Sang dewa lalu muncul di depan onggokan tahi tersebut dan memanggil, “Hei cacing! Apakah kamu ingat aku? Kita dahulu sama-sama menjadi bhiksu pada kehidupan sebelumnya dan kamu adalah teman terbaikku. Aku terlahir kembali dialam surga yang menyenangkan, sementara kamu terlahir di tahi sapi yang menjijikkan ini.tetapi Jangan khawatir, karena aku akan membawamu ke surga bersamaku. Ayolah kawan lama !”
“Tunggu dulu !” kata si cacing, “Apa sih hebatnya alam surga yang kamu ceritakan itu ? Aku sangat bahagia disini, bersama tahi yang harum , nikmat dan lezat ini. Terima kasih banyak !”
“ Kamu tidak mengerti !”, kata sang dewa, lalu dia melukiskan betapa menyenangkan dan bahagianya berada di alam surga.
“Apakah disana ada tahi?” tanya si cacing, to the point.

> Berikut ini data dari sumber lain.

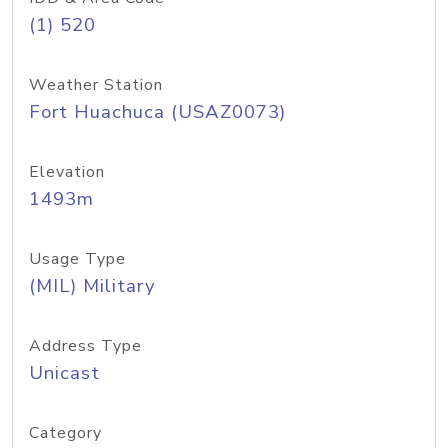
(1) 520
Weather Station
Fort Huachuca (USAZ0073)
Elevation
1493m
Usage Type
(MIL) Military
Address Type
Unicast
Category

“Tentu saja tidak ada!' dengus sang Dewa.
“Kalau begitu , aku emoh pergi !” jawab si cacing mantap. “Sudah yah!” Dan si cacingpun membenamkan dirinya ketengah onggokan tahi tersebut.
Sang dewa berpikir, mungkin kalau si cacing sudah melihat sendiri alam surga itu, barulah dia akan mengerti. Lalu sang dewa menutup hidungnya dan menjulurkan tangannya kedalam tahi itu, mencari-cari si cacing. Begitu ketemu, dia menariknya.

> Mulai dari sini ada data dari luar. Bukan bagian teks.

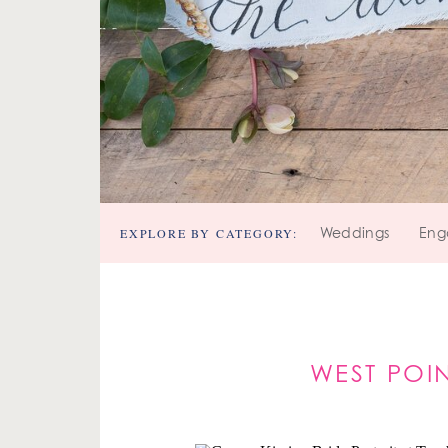
EXPLORE BY CATEGORY:
Weddings
Eng
WEST POI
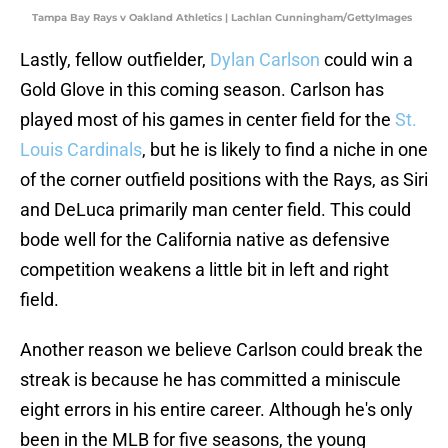
Tampa Bay Rays v Oakland Athletics | Lachlan Cunningham/GettyImages
Lastly, fellow outfielder,
Dylan Carlson
could win a
Gold Glove in this coming season. Carlson has
played most of his games in center field for the
St.
Louis Cardinals
, but he is likely to find a niche in one
of the corner outfield positions with the Rays, as Siri
and DeLuca primarily man center field. This could
bode well for the California native as defensive
competition weakens a little bit in left and right
field.
Another reason we believe Carlson could break the
streak is because he has committed a miniscule
eight errors in his entire career. Although he's only
been in the MLB for five seasons, the young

“Hei! Jangan ganggu aku !” , teriak si cacing. “ Tolooooong ! Darurat ! Aku diculiiiik !” . cacing kecil yang licin itu menggeliat dan meronta sampai terlepas, lalu kembali menyelam ke onggokan tahi untuk bersembunyi.
Sang Dewa yang baik hati ini kembali merogohkan tangannya ke dalam tahi, dapat, dan mencoba menariknya keluar sekali lagi. Nyaris bisa keluar, tetapi karena si cacing berlumuran lendir dan terus menggeliat membebaskan diri, akhirnya terlepas lagi untuk kedua kalinya, dan bersembunyi makin dalam lagi di dalam tahi. Seratus delapan kali sang dewa mencoba mengeluarkan cacing malang itu dari onggokan tahinya, namun si cacing begitu melekat dengan tahi kesayangannya, sehingga dia terus meloloskan diri !
Akhirnya sang dewa menyerah dan kembali ke surga, meninggalkan si cacing bodoh didalam onggokan kotoran kesayangannya.
Berakhir sudah, 108 cerita di dalam buku ini.